Rewrite the rows below with "common name" changed to "vernacular name" wherever it appears, keeping everything else the same.

— START OF Material to process —

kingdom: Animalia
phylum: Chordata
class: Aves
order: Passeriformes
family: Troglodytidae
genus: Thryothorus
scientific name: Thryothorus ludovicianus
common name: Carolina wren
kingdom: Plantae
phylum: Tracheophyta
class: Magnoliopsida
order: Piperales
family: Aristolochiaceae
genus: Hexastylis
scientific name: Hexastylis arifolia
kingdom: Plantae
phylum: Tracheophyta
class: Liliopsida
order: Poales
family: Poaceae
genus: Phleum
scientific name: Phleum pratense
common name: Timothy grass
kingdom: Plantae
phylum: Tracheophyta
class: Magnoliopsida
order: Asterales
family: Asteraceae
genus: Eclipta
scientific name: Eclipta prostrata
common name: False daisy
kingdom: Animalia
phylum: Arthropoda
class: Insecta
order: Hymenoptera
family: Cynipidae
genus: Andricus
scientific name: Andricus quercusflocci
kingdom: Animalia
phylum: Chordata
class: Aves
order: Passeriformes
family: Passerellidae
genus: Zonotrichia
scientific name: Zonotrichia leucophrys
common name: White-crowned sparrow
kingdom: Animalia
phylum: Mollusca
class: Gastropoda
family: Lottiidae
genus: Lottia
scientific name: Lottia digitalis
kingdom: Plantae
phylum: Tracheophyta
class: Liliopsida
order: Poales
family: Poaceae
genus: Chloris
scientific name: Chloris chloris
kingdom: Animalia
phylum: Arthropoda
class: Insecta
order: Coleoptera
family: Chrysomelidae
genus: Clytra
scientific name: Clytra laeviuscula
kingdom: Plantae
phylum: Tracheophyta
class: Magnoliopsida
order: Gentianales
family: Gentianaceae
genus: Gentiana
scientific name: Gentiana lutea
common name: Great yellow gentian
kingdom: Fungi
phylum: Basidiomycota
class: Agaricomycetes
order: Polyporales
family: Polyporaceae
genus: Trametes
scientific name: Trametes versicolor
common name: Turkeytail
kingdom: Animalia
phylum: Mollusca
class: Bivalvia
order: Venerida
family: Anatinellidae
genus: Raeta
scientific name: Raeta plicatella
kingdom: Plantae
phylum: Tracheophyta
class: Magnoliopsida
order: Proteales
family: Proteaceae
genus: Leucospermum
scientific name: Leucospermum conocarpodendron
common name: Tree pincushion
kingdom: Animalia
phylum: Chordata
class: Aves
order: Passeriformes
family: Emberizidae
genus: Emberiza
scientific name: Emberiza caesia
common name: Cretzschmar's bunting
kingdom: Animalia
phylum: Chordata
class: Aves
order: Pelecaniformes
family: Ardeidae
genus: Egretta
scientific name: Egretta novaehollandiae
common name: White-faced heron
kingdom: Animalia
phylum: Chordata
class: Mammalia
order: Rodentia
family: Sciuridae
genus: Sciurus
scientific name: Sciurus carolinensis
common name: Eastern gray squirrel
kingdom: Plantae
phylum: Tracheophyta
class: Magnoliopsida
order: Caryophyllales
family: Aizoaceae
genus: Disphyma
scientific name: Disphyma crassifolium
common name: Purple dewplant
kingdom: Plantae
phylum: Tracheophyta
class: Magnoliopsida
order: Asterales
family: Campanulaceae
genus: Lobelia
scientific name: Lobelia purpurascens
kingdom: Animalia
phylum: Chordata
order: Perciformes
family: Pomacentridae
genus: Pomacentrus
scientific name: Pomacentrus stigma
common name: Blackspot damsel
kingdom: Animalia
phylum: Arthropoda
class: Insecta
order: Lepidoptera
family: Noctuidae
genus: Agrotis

— END OF Material to process —

Answer in full -
kingdom: Animalia
phylum: Chordata
class: Aves
order: Passeriformes
family: Troglodytidae
genus: Thryothorus
scientific name: Thryothorus ludovicianus
vernacular name: Carolina wren
kingdom: Plantae
phylum: Tracheophyta
class: Magnoliopsida
order: Piperales
family: Aristolochiaceae
genus: Hexastylis
scientific name: Hexastylis arifolia
kingdom: Plantae
phylum: Tracheophyta
class: Liliopsida
order: Poales
family: Poaceae
genus: Phleum
scientific name: Phleum pratense
vernacular name: Timothy grass
kingdom: Plantae
phylum: Tracheophyta
class: Magnoliopsida
order: Asterales
family: Asteraceae
genus: Eclipta
scientific name: Eclipta prostrata
vernacular name: False daisy
kingdom: Animalia
phylum: Arthropoda
class: Insecta
order: Hymenoptera
family: Cynipidae
genus: Andricus
scientific name: Andricus quercusflocci
kingdom: Animalia
phylum: Chordata
class: Aves
order: Passeriformes
family: Passerellidae
genus: Zonotrichia
scientific name: Zonotrichia leucophrys
vernacular name: White-crowned sparrow
kingdom: Animalia
phylum: Mollusca
class: Gastropoda
family: Lottiidae
genus: Lottia
scientific name: Lottia digitalis
kingdom: Plantae
phylum: Tracheophyta
class: Liliopsida
order: Poales
family: Poaceae
genus: Chloris
scientific name: Chloris chloris
kingdom: Animalia
phylum: Arthropoda
class: Insecta
order: Coleoptera
family: Chrysomelidae
genus: Clytra
scientific name: Clytra laeviuscula
kingdom: Plantae
phylum: Tracheophyta
class: Magnoliopsida
order: Gentianales
family: Gentianaceae
genus: Gentiana
scientific name: Gentiana lutea
vernacular name: Great yellow gentian
kingdom: Fungi
phylum: Basidiomycota
class: Agaricomycetes
order: Polyporales
family: Polyporaceae
genus: Trametes
scientific name: Trametes versicolor
vernacular name: Turkeytail
kingdom: Animalia
phylum: Mollusca
class: Bivalvia
order: Venerida
family: Anatinellidae
genus: Raeta
scientific name: Raeta plicatella
kingdom: Plantae
phylum: Tracheophyta
class: Magnoliopsida
order: Proteales
family: Proteaceae
genus: Leucospermum
scientific name: Leucospermum conocarpodendron
vernacular name: Tree pincushion
kingdom: Animalia
phylum: Chordata
class: Aves
order: Passeriformes
family: Emberizidae
genus: Emberiza
scientific name: Emberiza caesia
vernacular name: Cretzschmar's bunting
kingdom: Animalia
phylum: Chordata
class: Aves
order: Pelecaniformes
family: Ardeidae
genus: Egretta
scientific name: Egretta novaehollandiae
vernacular name: White-faced heron
kingdom: Animalia
phylum: Chordata
class: Mammalia
order: Rodentia
family: Sciuridae
genus: Sciurus
scientific name: Sciurus carolinensis
vernacular name: Eastern gray squirrel
kingdom: Plantae
phylum: Tracheophyta
class: Magnoliopsida
order: Caryophyllales
family: Aizoaceae
genus: Disphyma
scientific name: Disphyma crassifolium
vernacular name: Purple dewplant
kingdom: Plantae
phylum: Tracheophyta
class: Magnoliopsida
order: Asterales
family: Campanulaceae
genus: Lobelia
scientific name: Lobelia purpurascens
kingdom: Animalia
phylum: Chordata
order: Perciformes
family: Pomacentridae
genus: Pomacentrus
scientific name: Pomacentrus stigma
vernacular name: Blackspot damsel
kingdom: Animalia
phylum: Arthropoda
class: Insecta
order: Lepidoptera
family: Noctuidae
genus: Agrotis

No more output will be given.